The intent is that a single bug anywhere in the rendering layer cannot cause an engine-managed file to be deleted.

What BranchPy shows instead Protected files appear in the media browser with a 🛡️ icon and a reason string — for example, "Ren'Py engine-managed: GUI system" — so you understand why they're classified that way, not just that they are.

What this means for your project

If you're evaluating any asset scanner for Ren'Py work, the key question to ask is:

"Does this tool know which paths are loaded by the engine, not just which paths are referenced by my scripts?"

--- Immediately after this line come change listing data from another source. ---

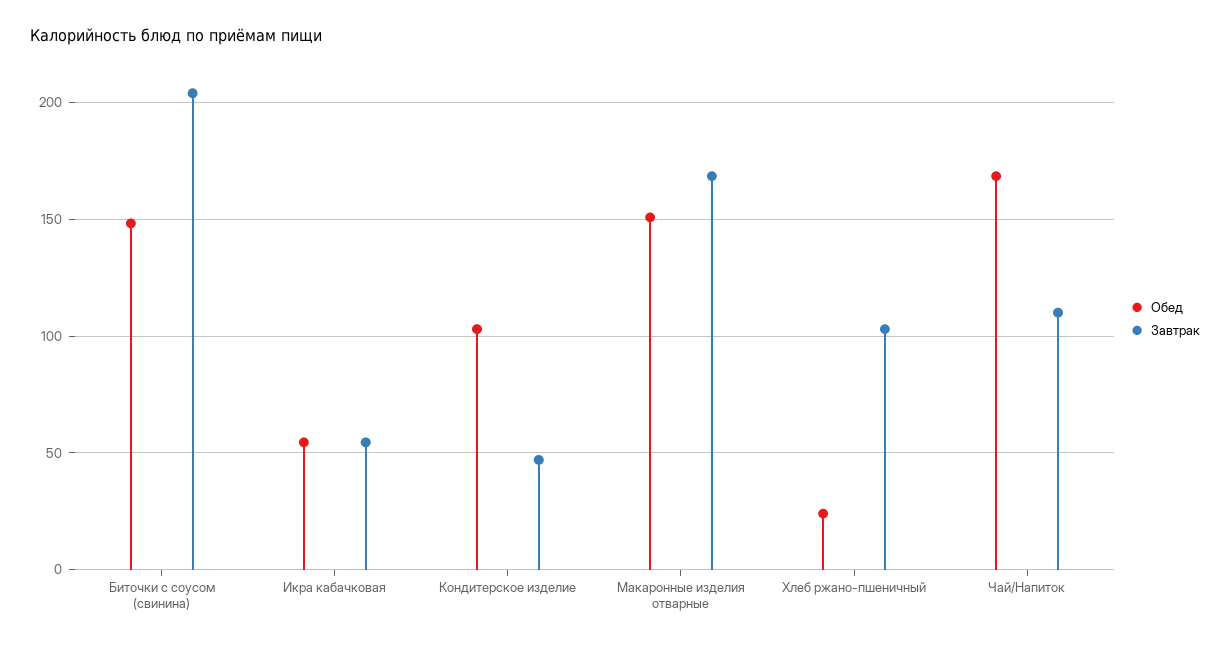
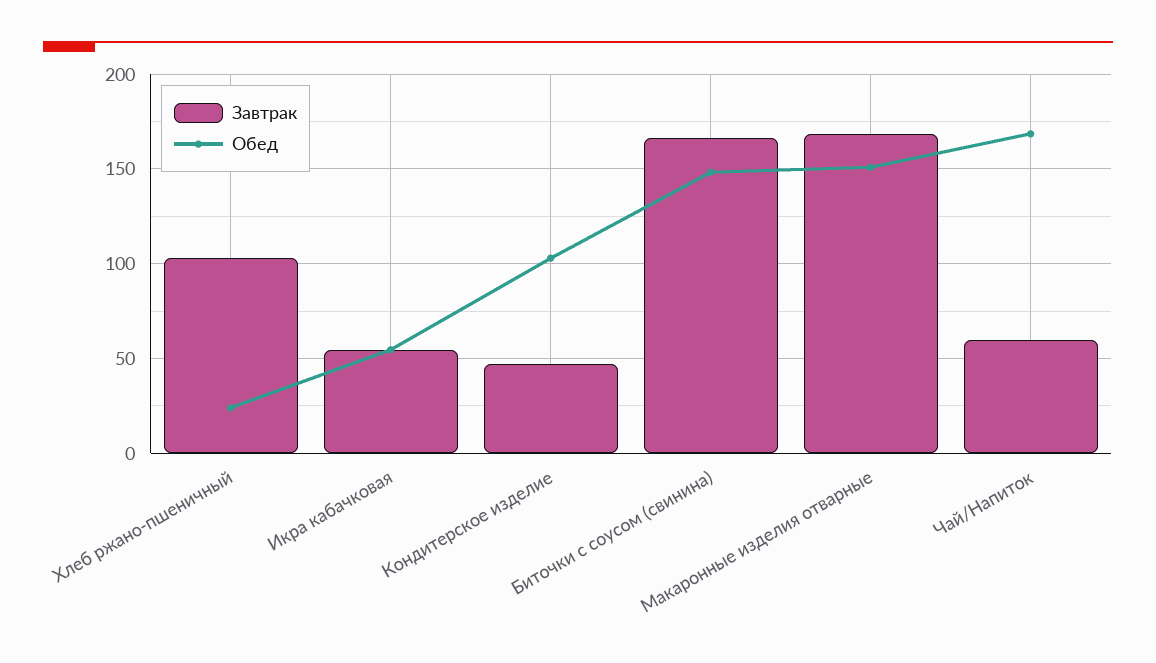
Завтрак, Биточки с соусом (свинина): 205 -> 165
Завтрак, Чай/Напиток: 110 -> 60

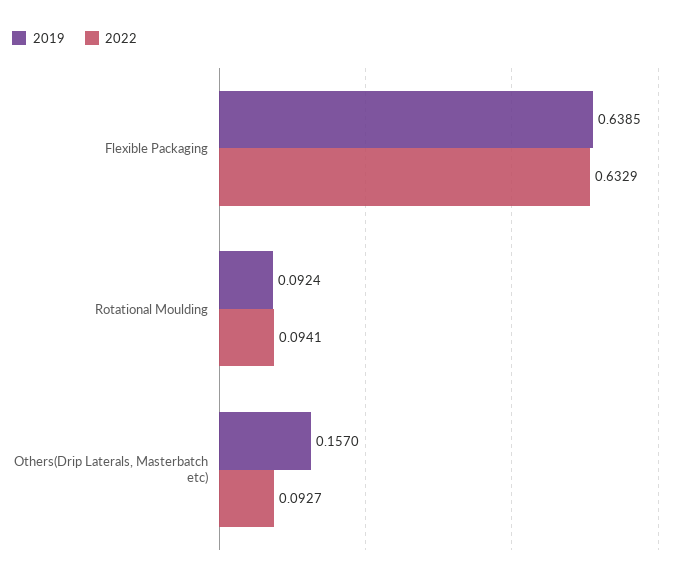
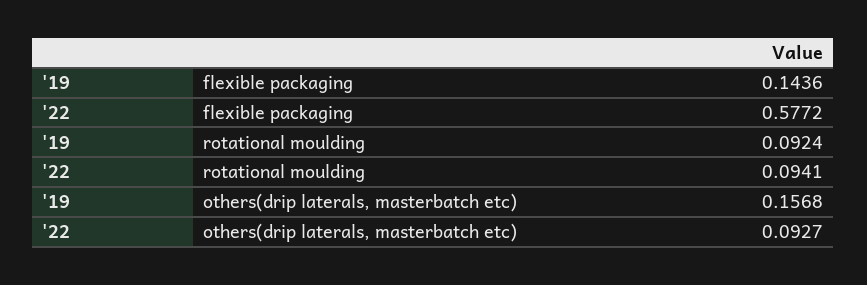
2019, Flexible Packaging: 0.6385 -> 0.1436
2022, Flexible Packaging: 0.6329 -> 0.5772
2019, Others(Drip Laterals, Masterbatch etc): 0.157 -> 0.1568

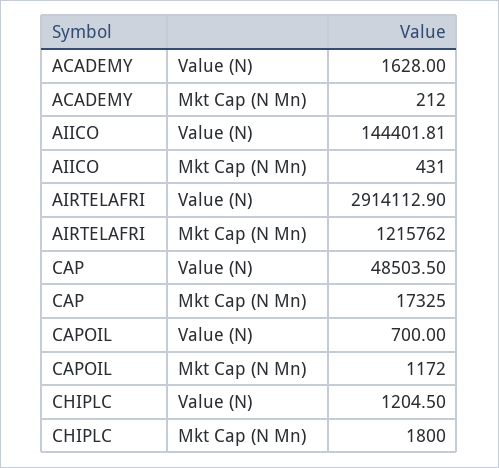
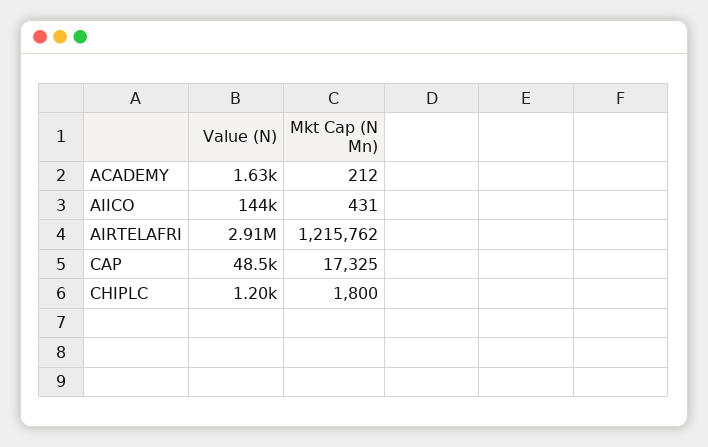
CAPOIL, Value (N): 700 -> none
CAPOIL, Mkt Cap (N Mn): 1172 -> none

If the answer is no, every "unused file" result it produces is a potential false positive in the parts of your project that are most critical to your game launching at all.

Summary

  • game/gui/ files are loaded by Ren'Py's GUI system at startup, not by your scripts.
  • Script-based scanners will always flag them as unreferenced — that's a scanner limitation, not a project problem.
  • Deleting them breaks the game immediately, before any player-authored code runs.
  • The correct approach is to classify and protect these paths before presenting results, not after.